» Work instruction
What is needed is a copy of each line in the listing that contains "people".

» Data
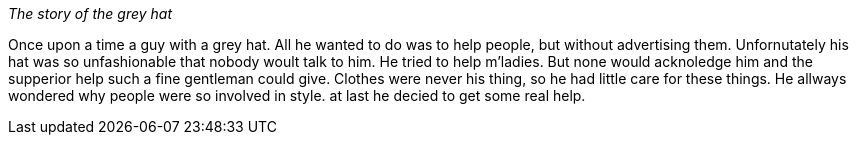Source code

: _The story of the grey hat_

Once upon a time a guy with a grey hat. All he wanted to do was to help people,
 but without advertising them.
Unfornutately his hat was so unfashionable that nobody woult talk to him.
He tried to help m'ladies. But none would acknoledge him and the supperior help
such a fine gentleman could give. 
Clothes were never his thing, so he had little care for these things.
He allways wondered why people were so involved in style.
at last he decied to get some real help.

» Response area
Once upon a time a guy with a grey hat. All he wanted to do was to help people,
He allways wondered why people were so involved in style.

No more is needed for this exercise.